Mass delusion (updated)

Michael Lewis is one of the economics and finance journalists who are doing yeoman's work reporting the Great Recession and its origins. His piece "The End of Wall Street's Boom" was an early exposure of the insanity that had descended on New York's investment bank culture.

Sunday Lewis was on 60 Minutes in a great interview with CBS correspondent Steve Kroft. The nuance Lewis provides is to look past the good-guy, bad-guy dimension of the story. There were/are plenty of "bad guys"--no doubt about that. The questions are why were there so many and why was is it so easy for them to do such bad things? As Lewis says:

I'm afraid that our culture will come to the conclusion, 'cause it's always the easy conclusion, that everybody was just a bunch of criminals. I think the story is much more interesting than that. I think it's a story of mass delusion.

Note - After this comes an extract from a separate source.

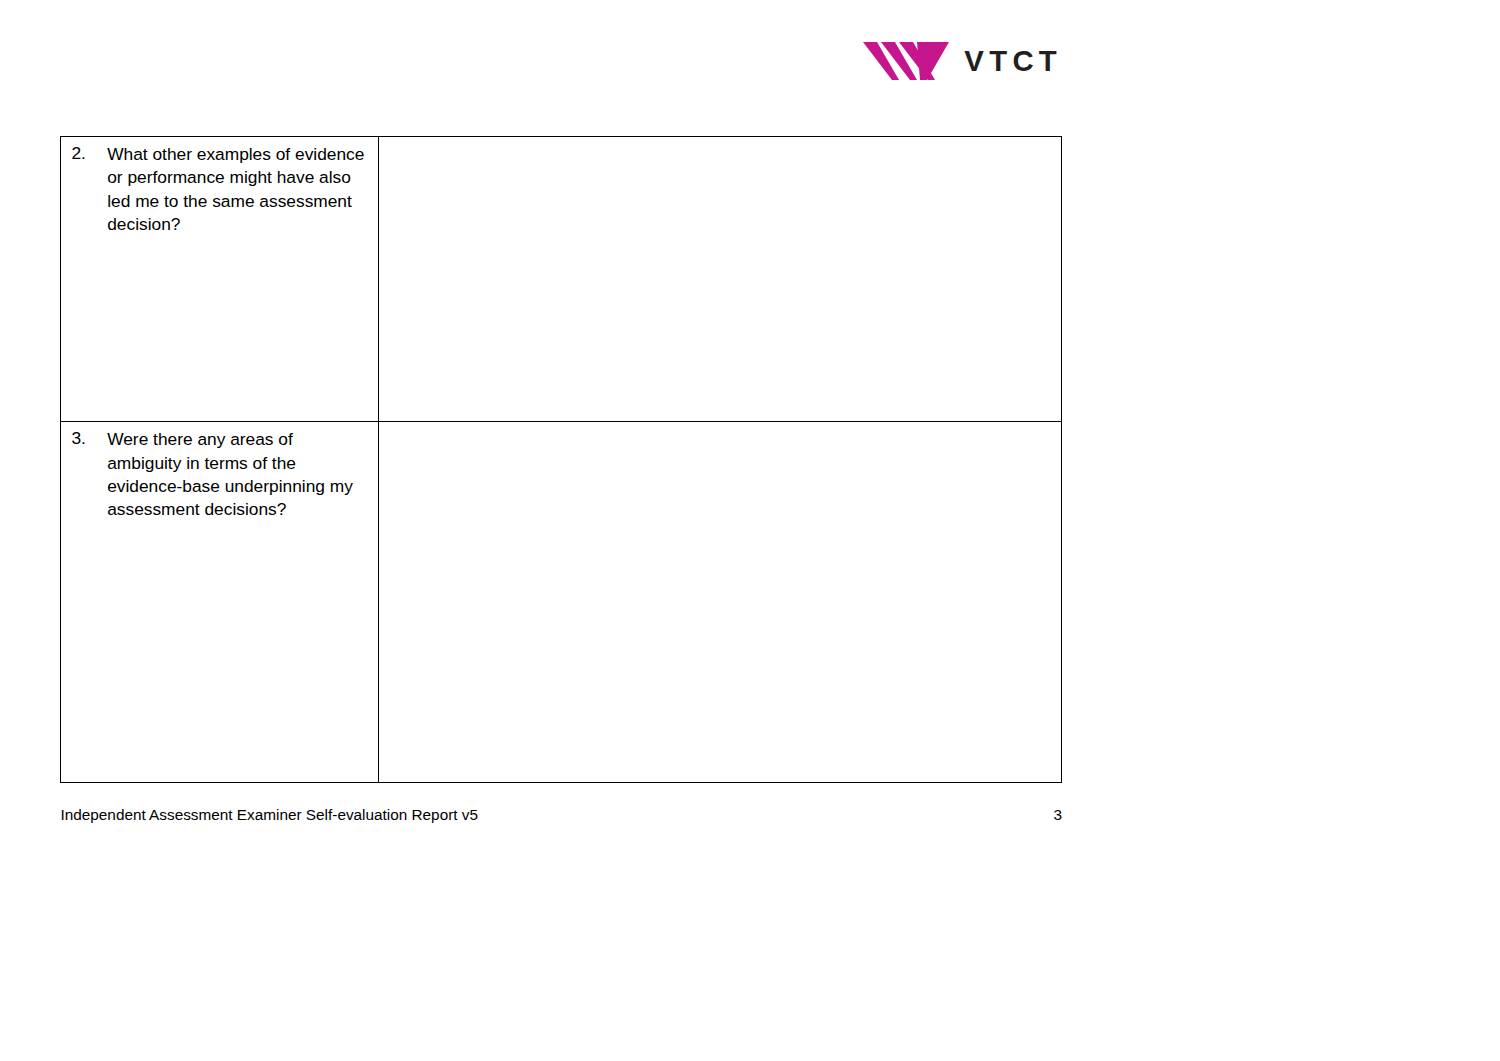VTCT
| 2. What other examples of evidence or performance might have also led me to the same assessment decision? | |
| 3. Were there any areas of ambiguity in terms of the evidence-base underpinning my assessment decisions? | |
Independent Assessment Examiner Self-evaluation Report v5 3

Indeed, in some ways, it was a delusion that gripped most of the country. Bernard Madoff looks more understandable once you realize to what extent the whole investment and credit culture had become one giant Ponzi scheme. Who, for example, wanted to blow the whistle on the sub-prime mortgage game when, as President Bush had declared, we were headed for the "ownership society"? Why couldn't everyone own their own house? Of course, what regulators or legislators wouldn't do in an organized fashion, the markets eventually took care of in a painful and chaotic crash.

Listening to Lewis's story, I keep thinking, "You can't make this stuff up." Watch and learn and then laugh or cry, as you choose. The videos are available below (with annoying Lipitor commercials) or you can read the transcript at the CBS News website. (Hat tip Barb for alerting me to this broadcast.)

Update: A guest post on Yves Smith's Naked Capitalism (see my previous post), draws attention to an important point Lewis makes about "the delusion": people involved had huge financial incentive not to see what was going on. Here's Lewis, preceded by Upton Sinclair:

Upton Sinclair said:
"It is difficult to get a man to understand something, when his salary depends upon his not understanding it."

Bestselling financial writer Michael Lewis is now saying the same thing. In an interview with 60 Minutes, Lewis said:
"Wall Street is able to delude itself because it’s paid to delude itself. That’s one of the lessons of this story. People see what they’re incentivized to see. If you pay someone not to see the truth, they won’t see the truth."